*** Begin section ***

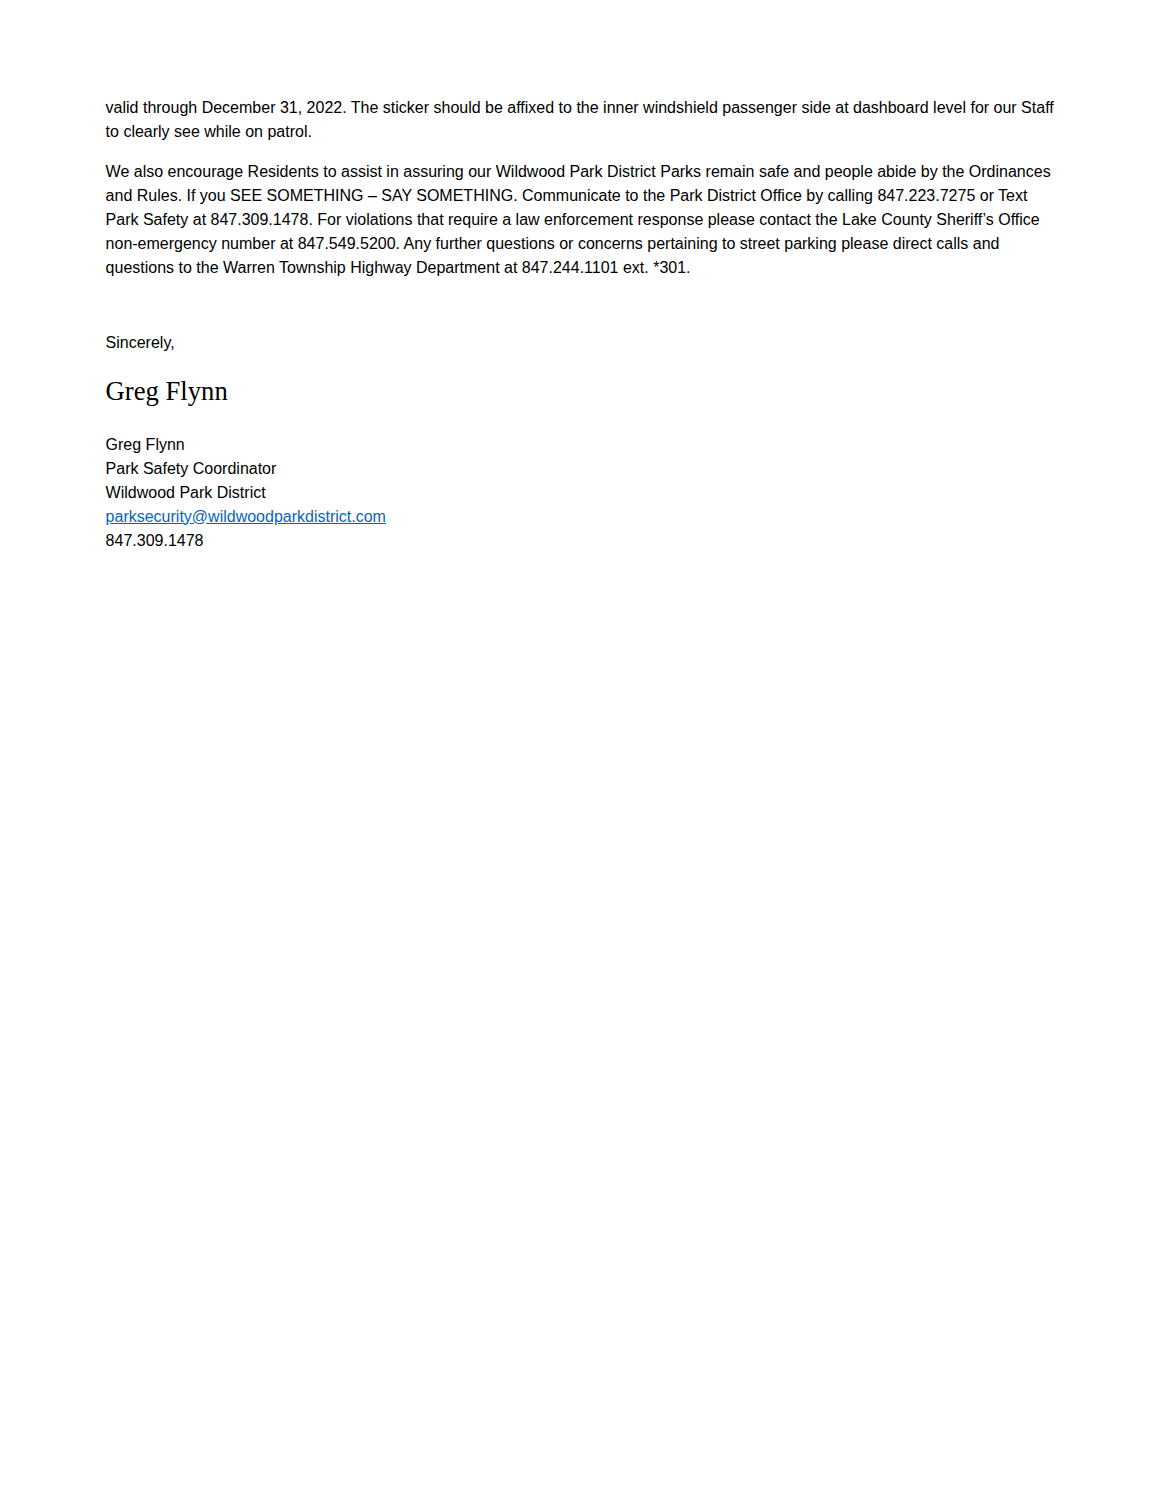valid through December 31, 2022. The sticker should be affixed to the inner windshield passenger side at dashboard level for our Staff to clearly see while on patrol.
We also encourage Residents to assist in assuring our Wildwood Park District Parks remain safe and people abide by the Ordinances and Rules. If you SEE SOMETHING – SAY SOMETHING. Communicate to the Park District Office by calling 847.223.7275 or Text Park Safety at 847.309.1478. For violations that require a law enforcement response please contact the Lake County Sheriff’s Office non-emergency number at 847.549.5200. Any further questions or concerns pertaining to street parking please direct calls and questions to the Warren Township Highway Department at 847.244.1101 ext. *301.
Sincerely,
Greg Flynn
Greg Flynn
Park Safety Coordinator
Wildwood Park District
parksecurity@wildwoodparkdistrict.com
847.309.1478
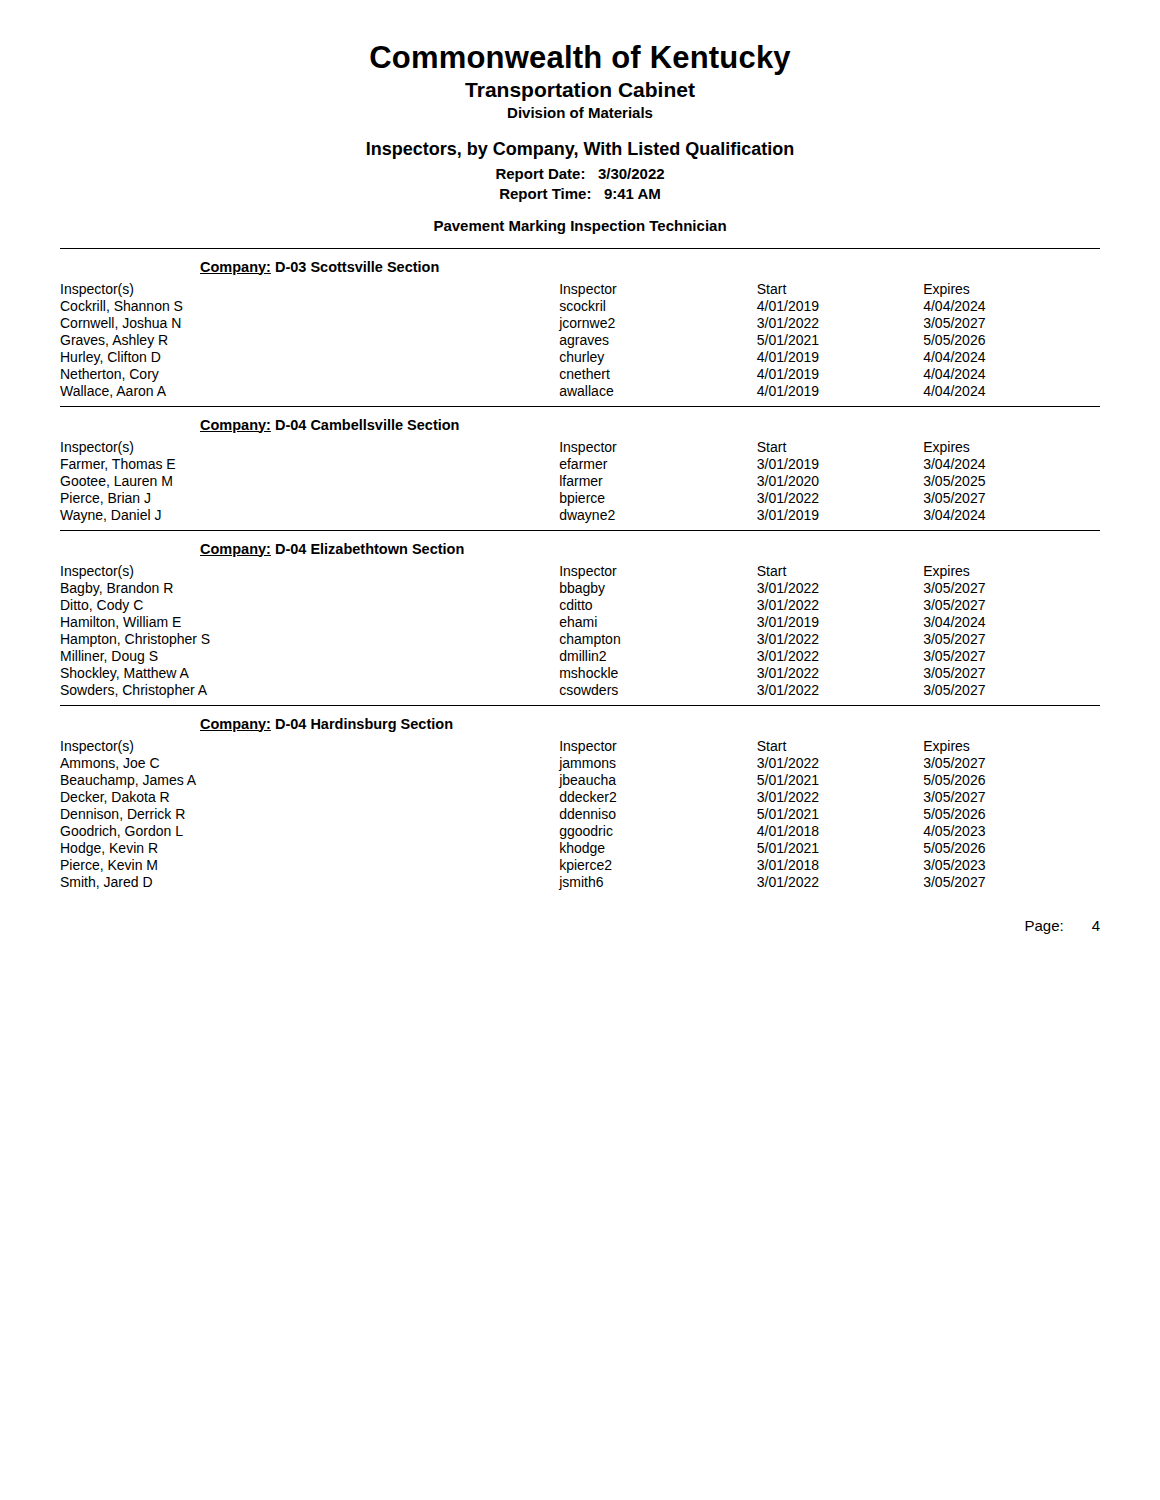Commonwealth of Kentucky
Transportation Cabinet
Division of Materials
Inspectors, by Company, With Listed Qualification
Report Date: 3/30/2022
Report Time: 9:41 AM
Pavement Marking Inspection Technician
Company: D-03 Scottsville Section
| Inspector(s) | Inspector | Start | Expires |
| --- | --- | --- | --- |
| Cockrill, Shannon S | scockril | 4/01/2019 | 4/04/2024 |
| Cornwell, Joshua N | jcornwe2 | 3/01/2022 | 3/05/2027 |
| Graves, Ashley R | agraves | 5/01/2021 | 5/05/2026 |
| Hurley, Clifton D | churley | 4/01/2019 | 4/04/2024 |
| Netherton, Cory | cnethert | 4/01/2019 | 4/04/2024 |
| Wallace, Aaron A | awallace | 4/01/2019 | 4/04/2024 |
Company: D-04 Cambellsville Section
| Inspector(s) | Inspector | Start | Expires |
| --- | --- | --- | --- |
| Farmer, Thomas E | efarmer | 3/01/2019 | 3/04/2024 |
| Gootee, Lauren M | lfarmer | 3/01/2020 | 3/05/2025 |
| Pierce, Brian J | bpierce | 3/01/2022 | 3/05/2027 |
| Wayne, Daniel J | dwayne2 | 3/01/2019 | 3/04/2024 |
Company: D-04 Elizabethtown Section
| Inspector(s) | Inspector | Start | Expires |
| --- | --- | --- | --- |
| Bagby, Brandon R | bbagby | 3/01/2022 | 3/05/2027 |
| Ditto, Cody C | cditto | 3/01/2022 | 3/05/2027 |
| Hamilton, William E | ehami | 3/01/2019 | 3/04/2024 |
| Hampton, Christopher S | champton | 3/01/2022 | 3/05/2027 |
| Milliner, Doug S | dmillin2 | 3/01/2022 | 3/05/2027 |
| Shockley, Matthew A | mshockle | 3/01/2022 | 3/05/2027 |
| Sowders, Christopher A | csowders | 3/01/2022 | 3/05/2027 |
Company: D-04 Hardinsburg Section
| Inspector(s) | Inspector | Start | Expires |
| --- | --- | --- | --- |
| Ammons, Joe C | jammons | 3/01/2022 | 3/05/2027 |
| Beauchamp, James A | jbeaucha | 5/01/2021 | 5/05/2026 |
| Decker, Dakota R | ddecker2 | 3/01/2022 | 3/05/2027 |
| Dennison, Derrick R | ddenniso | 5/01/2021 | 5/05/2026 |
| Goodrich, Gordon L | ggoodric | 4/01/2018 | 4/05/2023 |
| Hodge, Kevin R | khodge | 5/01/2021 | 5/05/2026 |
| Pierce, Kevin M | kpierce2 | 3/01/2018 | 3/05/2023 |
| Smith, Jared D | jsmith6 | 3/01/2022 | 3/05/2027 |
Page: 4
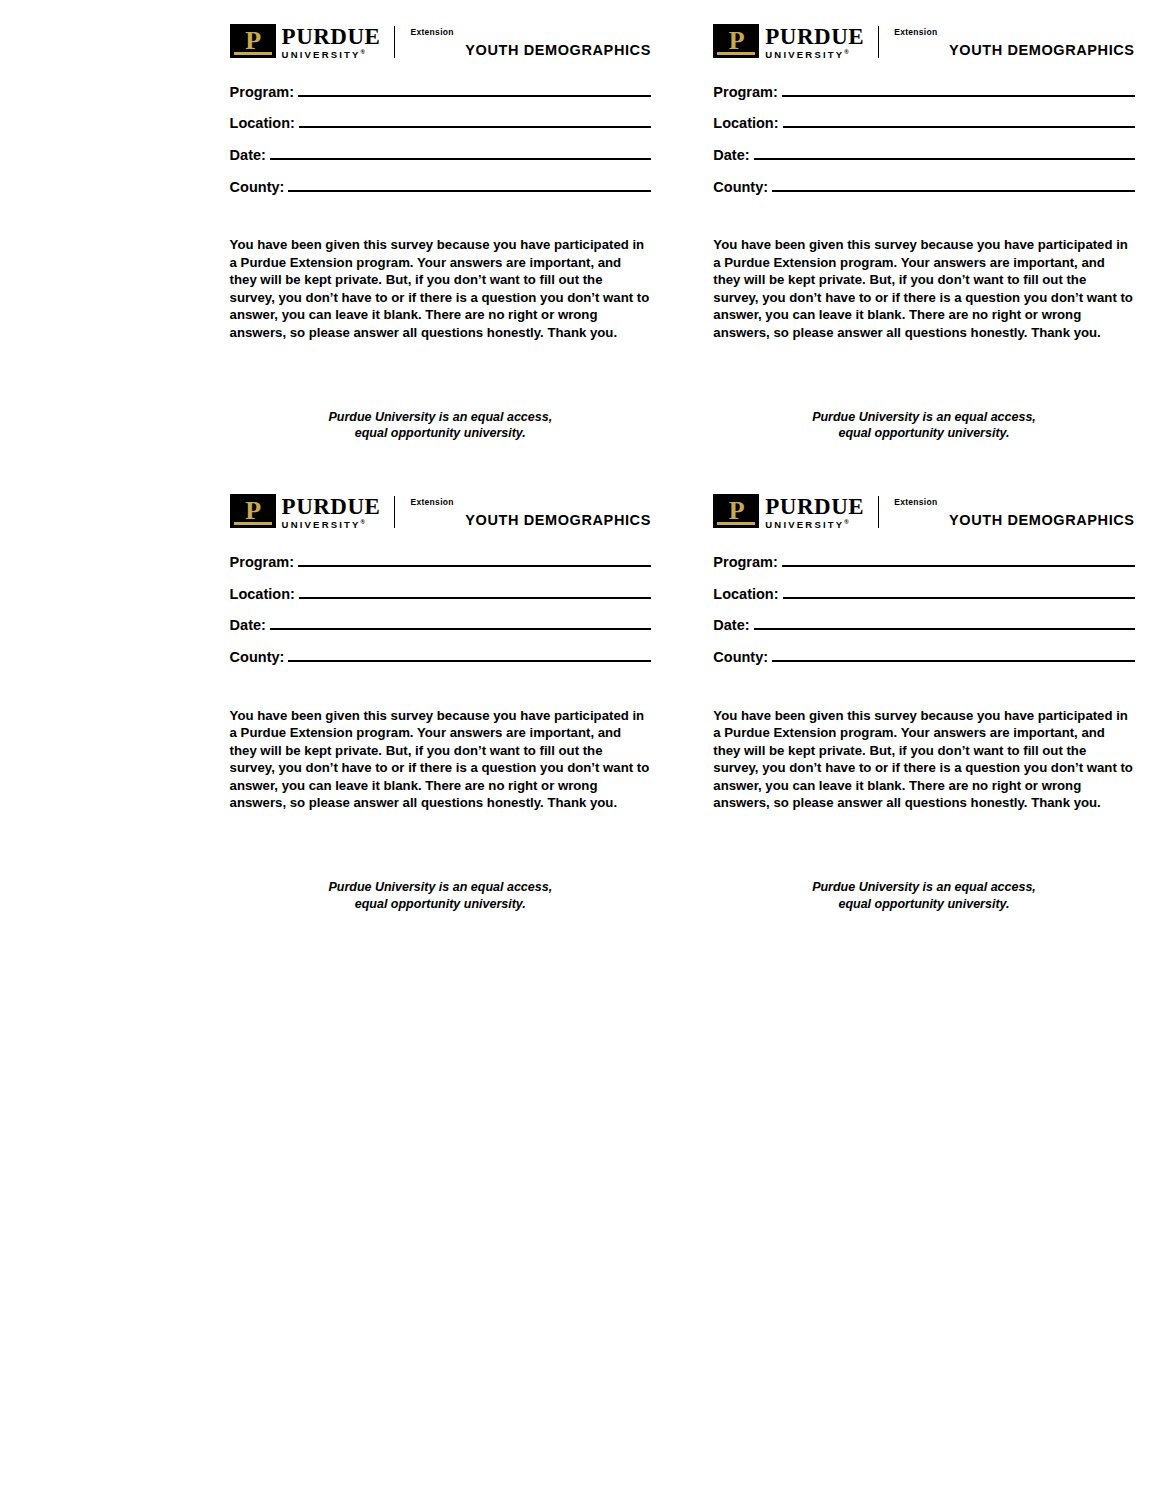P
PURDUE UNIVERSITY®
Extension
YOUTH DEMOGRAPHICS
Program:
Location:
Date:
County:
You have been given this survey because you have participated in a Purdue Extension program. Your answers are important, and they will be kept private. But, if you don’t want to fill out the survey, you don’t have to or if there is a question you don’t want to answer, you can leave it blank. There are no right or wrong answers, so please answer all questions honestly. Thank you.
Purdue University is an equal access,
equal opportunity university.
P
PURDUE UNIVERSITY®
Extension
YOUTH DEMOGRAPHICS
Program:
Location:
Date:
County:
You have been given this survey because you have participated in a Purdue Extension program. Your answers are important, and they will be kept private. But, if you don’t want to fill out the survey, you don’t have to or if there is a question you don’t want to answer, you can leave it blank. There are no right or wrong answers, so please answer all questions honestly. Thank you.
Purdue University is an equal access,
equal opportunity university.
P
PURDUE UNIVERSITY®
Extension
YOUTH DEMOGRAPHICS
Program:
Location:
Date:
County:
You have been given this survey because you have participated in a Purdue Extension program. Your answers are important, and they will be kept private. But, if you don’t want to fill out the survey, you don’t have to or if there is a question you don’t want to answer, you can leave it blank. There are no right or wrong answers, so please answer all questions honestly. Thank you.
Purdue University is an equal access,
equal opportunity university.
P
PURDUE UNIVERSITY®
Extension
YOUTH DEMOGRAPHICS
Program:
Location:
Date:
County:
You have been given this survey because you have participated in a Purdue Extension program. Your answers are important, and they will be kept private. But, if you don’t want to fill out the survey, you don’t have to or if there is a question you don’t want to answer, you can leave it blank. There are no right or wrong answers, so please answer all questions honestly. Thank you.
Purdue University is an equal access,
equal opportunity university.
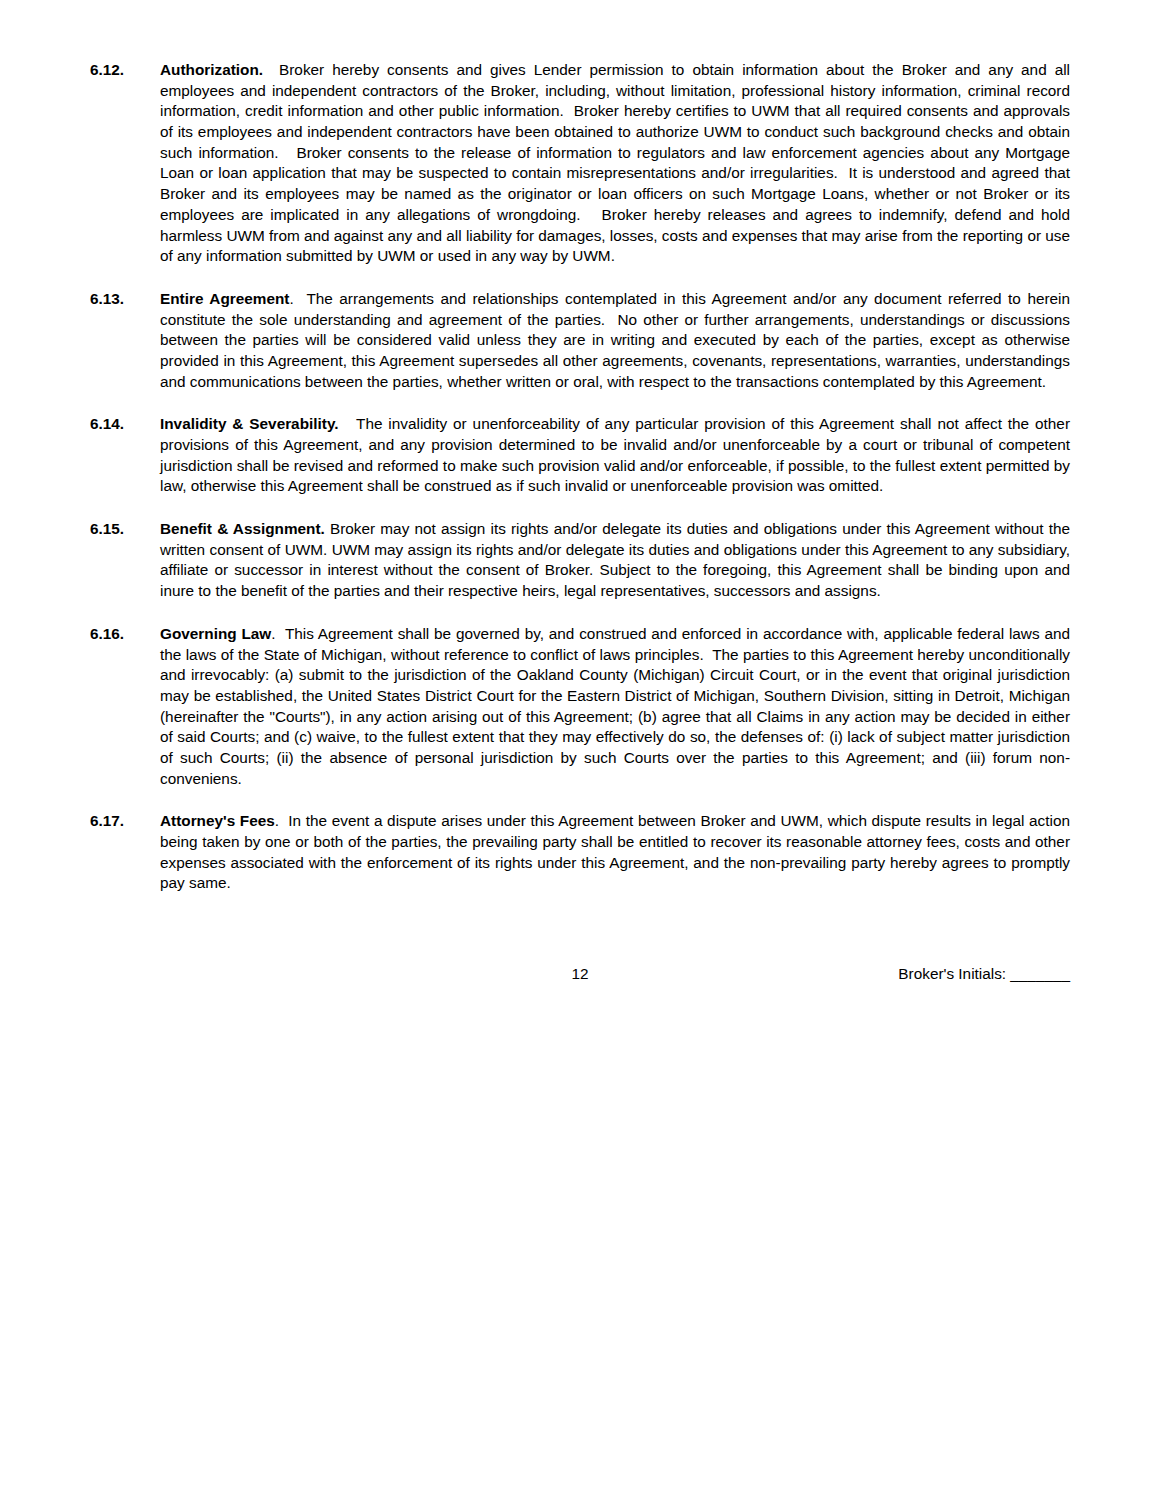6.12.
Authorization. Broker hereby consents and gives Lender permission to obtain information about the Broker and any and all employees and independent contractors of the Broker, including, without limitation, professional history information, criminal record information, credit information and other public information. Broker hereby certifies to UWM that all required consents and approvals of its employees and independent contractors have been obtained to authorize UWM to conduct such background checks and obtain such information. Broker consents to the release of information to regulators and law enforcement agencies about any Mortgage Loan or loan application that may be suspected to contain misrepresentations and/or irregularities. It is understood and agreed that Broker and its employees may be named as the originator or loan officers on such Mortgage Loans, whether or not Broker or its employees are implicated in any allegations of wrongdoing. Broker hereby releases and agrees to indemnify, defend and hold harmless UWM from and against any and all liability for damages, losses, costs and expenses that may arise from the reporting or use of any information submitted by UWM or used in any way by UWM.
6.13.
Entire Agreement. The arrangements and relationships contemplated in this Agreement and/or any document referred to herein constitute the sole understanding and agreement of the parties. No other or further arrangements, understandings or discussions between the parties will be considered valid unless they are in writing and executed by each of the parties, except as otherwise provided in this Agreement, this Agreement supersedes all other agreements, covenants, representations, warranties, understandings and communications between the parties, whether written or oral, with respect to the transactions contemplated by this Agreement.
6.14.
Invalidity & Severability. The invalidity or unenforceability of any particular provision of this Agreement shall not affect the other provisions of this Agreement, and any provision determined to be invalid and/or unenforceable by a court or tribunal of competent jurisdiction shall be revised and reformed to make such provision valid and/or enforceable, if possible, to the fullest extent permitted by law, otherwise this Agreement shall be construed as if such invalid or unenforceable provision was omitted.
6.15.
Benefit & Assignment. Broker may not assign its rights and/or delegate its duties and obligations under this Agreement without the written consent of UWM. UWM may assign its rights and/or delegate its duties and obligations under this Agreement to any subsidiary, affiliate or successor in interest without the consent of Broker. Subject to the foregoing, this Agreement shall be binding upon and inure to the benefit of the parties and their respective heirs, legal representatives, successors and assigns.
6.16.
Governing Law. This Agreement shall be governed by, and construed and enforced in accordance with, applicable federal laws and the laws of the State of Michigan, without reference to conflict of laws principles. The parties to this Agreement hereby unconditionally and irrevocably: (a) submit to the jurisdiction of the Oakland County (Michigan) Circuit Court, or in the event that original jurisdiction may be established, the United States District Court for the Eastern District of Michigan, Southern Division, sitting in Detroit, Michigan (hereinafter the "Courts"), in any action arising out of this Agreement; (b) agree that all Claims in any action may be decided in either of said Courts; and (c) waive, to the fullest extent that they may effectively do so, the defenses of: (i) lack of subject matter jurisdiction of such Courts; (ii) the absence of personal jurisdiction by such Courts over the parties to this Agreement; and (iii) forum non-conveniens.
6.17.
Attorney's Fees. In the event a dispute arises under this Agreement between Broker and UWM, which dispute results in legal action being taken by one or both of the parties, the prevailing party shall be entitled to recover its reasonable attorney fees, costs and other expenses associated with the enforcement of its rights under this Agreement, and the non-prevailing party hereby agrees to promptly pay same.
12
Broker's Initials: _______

*** End section ***

§ Description of the task: In the listing above, locate the line with "3/01/2020 | 3/05/2025 |" and the line with "cditto | 3/01/2022 | 3/05/2027 |", then extract exactly those lines and every line between them, and nothing more.

§ Exercise response:
| Gootee, Lauren M | lfarmer | 3/01/2020 | 3/05/2025 |
| Pierce, Brian J | bpierce | 3/01/2022 | 3/05/2027 |
| Wayne, Daniel J | dwayne2 | 3/01/2019 | 3/04/2024 |
Company: D-04 Elizabethtown Section
| Inspector(s) | Inspector | Start | Expires |
| --- | --- | --- | --- |
| Bagby, Brandon R | bbagby | 3/01/2022 | 3/05/2027 |
| Ditto, Cody C | cditto | 3/01/2022 | 3/05/2027 |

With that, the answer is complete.